Sclerochronology

The term sclerochronology dates from the early 1970s, and was coined in 1974 [1] following pioneering work on nuclear test atolls by Knutson and Buddemeier[2]. Sclerochronology is the study of physical and chemical variations in the accretionary hard tissues of invertebrates and coralline red algae, and the temporal context in which they formed. The term comes from the three Greek words scleros – hard, chronos – time and logos – science, and refers to the science of ordering events in time. Sclerochronology focuses primarily upon growth patterns reflecting annual, monthly, fortnightly, tidal, daily, and sub-daily (ultradian) increments of time. The regular time increments are controlled by biological clocks which - in turn - are entrained by environmental and astronomical pacemakers.

Familiar examples include annual bandings in reef coral skeletons or annual, fortnightly, daily and ultradian growth increments in mollusk shells as well as annual bandings fish otoliths. Sclerochronology is analogous to dendrochronology, the study of annual rings in trees, and equally seeks to deduce organismal life history traits as well as to reconstruct records of environmental and climatic change through space and time.

The science of sclerochronology as applied to hard parts of various organism groups is now routinely used for paleoceanographic and paleoclimate reconstructions[3][4][5][6][7].

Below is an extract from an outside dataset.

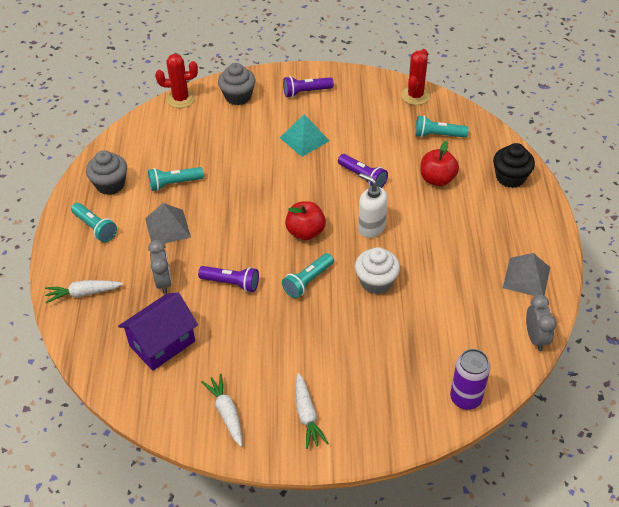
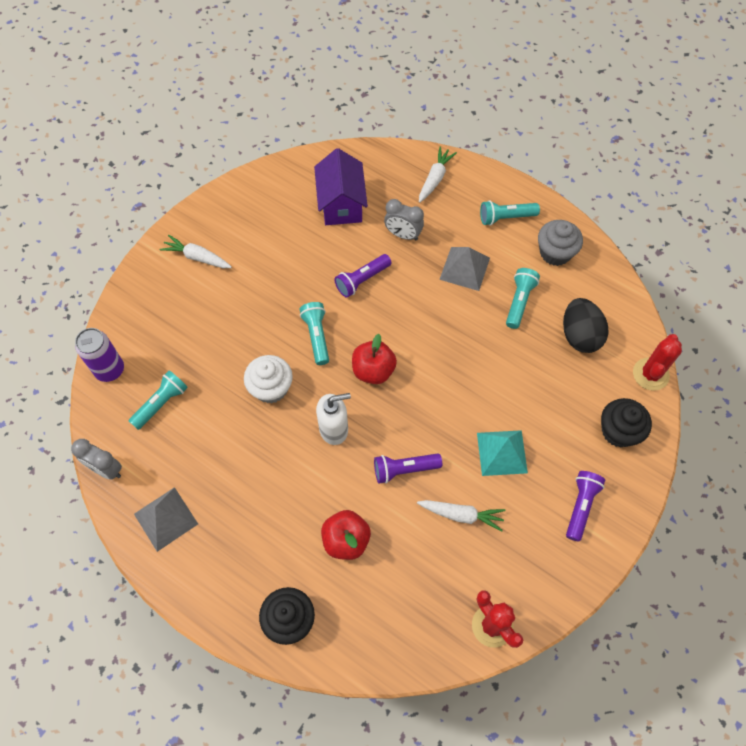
camera: 125 degrees right, 15 degrees up
white carrot [201,374,242,447] -> white carrot moved to [417,500,505,532]
grey cupcake [218,63,256,105] -> black cupcake [601,398,652,448]
turquoise flashlight [415,115,468,138] -> turquoise flashlight moved to [129,370,188,430]
none -> black egg [563,298,608,353]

Improvements in imaging techniques have now realised the potential to decipher coral banding at daily resolution[8], although biological 'vital' effects may blur the climate signal at such a high resolution[9].

References

  1. ^ Buddemeier, R. W., Maragos, J. E., and Knutson, D. W. 1974. Radiographic studies of reef coral exoskeletons: Rates and patterns of coral growth. Journal of Experimental Marine Biology and Ecology 14, 179-199.
  2. ^ Knutson, D. W., Buddemeier, R. W., and Smith, S. V. 1972. Coral Chronometers: Seasonal Growth Bands in Reef Corals. Science 177, 270-272.
  3. ^ Schöne, B.R., Oschmann, W., Kröncke, I., Dreyer, W., Janssen, R., Rumohr, H., Houk, S.D., Freyre Castro, A.D., Dunca, E. and Rössler, J. (2003). North Atlantic Oscillation dynamics recorded in shells of a long-lived bivalve mollusk. Geology 31, 1237–1240.
  4. ^ Wanamaker, A.D. Jr., Kreutz, K.J., Schöne, B.R., Pettigrew, N., Borns, H.W., Introne, D.S., Belknap, D., Maasch, K.A. and Feindel, S. 2008. Coupled North Atlantic slopewater forcing on Gulf of Maine temperatures over the past millennium. Climate Dynamics 31, 183-194.
  5. ^ Corrège, T., Gagan, M.K., Beck, J.W., Burr, G.S., Cabioch, G & Le Cornec, F. 2004. Interdecadal variation in the extent of South Pacific tropical waters during the Younger Dryas event. Nature 428, 927-929.
  6. ^ Halfar, J., Steneck, R.S., Joachimski, M, Kronz, A. & Wanamaker A.D. Jr. 2008. Coralline red algae as high-resolution climate recorders. Geology, 36, 463-466.
  7. ^ Black, B.A., Copenheaver, C.A., Frank, D.C., Stuckey, M.J. and Kormanyos, R.E. 2009. Multi-proxy reconstructions of northeastern Pacific sea surface temperature data from trees and Pacific geoduck. Palaeogeography, Palaeoclimatology, Palaeoecology 278, 40–47.
  8. ^ Gill, I. P., Dickson, J. A. D., and Hubbard, D. K. 2006. Daily banding in corals: Implications for paleoclimatic reconstruction and skeletonization. Journal of Sedimentary Research 76, 683-688.
  9. ^ Juillet-Leclerc, A., Reynaud, S., Rollion-Bard, C., Cuif, J. P., Dauphin, Y., Blamart, D., Ferrier-Pagès, C., and Allemand, D. 2009. Oxygen isotopic signature of the skeletal microstructures in cultured corals: Identification of vital effects. Geochimica et Cosmochimica Acta 73, 5320-5332.